Document
If you use ProGO-PSL for research, please cite this paper:
Jiangyi Shao, Shutao Chen, Bin Liu*;
Hybrid Information-driven Protein Gene Ontology Annotation via the Protein Sequence Large Graph
(Submitted)
Benchmark dataset (SwissProt released April 2022)
Multiple Sequence Alignments (MSAs) of benchmark dataset
MSAs data of benchmark dataset (84 GB)
Independent test set (SwissProt newly added between May 2022 and March 2025)

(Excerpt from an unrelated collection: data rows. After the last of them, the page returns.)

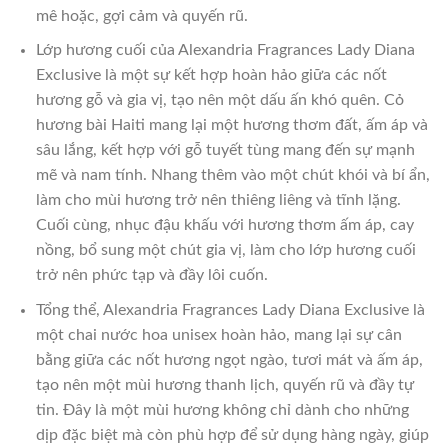
mê hoặc, gợi cảm và quyến rũ.
Lớp hương cuối của Alexandria Fragrances Lady Diana
Exclusive là một sự kết hợp hoàn hảo giữa các nốt
hương gỗ và gia vị, tạo nên một dấu ấn khó quên. Cỏ
hương bài Haiti mang lại một hương thơm đất, ấm áp và
sâu lắng, kết hợp với gỗ tuyết tùng mang đến sự mạnh
mẽ và nam tính. Nhang thêm vào một chút khói và bí ẩn,
làm cho mùi hương trở nên thiêng liêng và tĩnh lặng.
Cuối cùng, nhục đậu khấu với hương thơm ấm áp, cay
nồng, bổ sung một chút gia vị, làm cho lớp hương cuối
trở nên phức tạp và đầy lôi cuốn.
Tổng thể, Alexandria Fragrances Lady Diana Exclusive là
một chai nước hoa unisex hoàn hảo, mang lại sự cân
bằng giữa các nốt hương ngọt ngào, tươi mát và ấm áp,
tạo nên một mùi hương thanh lịch, quyến rũ và đầy tự
tin. Đây là một mùi hương không chỉ dành cho những
dịp đặc biệt mà còn phù hợp để sử dụng hàng ngày, giúp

Multiple Sequence Alignments (MSAs) of independent test set
Multiple Sequence Alignments (MSAs) of independent test set (2.2 GB)
Source code of ProGO-PSL:
Installation and Usage Guide
Requirements
- Python 3.10+
- Required Python libraries (install via requirements.txt):
pip install -r requirements.txt
- GPU support is recommended for deep learning tasks
Usage Examples
Training Stage 1:
python scripts/construct_gendis.py -c configs/training_msa-v1/bpo-7-26.yml \ /path/to/dataset_state_dict.pkl \ /path/to/MSAs/ \ /path/to/save/model/
Training Stage 2:
python scripts/construct_gendis.py -c configs/training_msa-v1/bpo-8-24.yml \ /path/to/dataset_state_dict.pkl \ /path/to/MSAs/ \ /path/to/save/model/
Testing:
python scripts/construct_gendis.py -c configs/evaluating_msa-v1/bpo-8-24.yml \ /path/to/dataset_state_dict.pkl \ /path/to/MSAs/ \ /path/to/trained/model/
Configuration
Sample Configuration File (configs/training_netgo-v1/bp.yml):
mode: train task: biological_process epochs: 100 batch_size: 32 lr: 0.0001 top_k: 40 max_len: 2000
Key Parameters
- General Arguments:
- file_address: Path to the dataset file
- working_dir: Directory for MSA files
- model_saving: Directory to save trained model
- Training Parameters:
- --mode: Operation mode (train, test)
- --batch-size: Batch size (default: 32)
- --epochs: Number of training epochs
- --lr: Learning rate
- Hardware Options:
- --gpu-ids: GPU IDs to use
- --amp: Use automatic mixed precision
Evaluation Details
The evaluation process includes metrics such as:
- Fmax Score: Maximum F-score across thresholds
- AuPRC: Area Under Precision-Recall Curve
License
This project is distributed under the MIT License. See LICENSE.md for more details.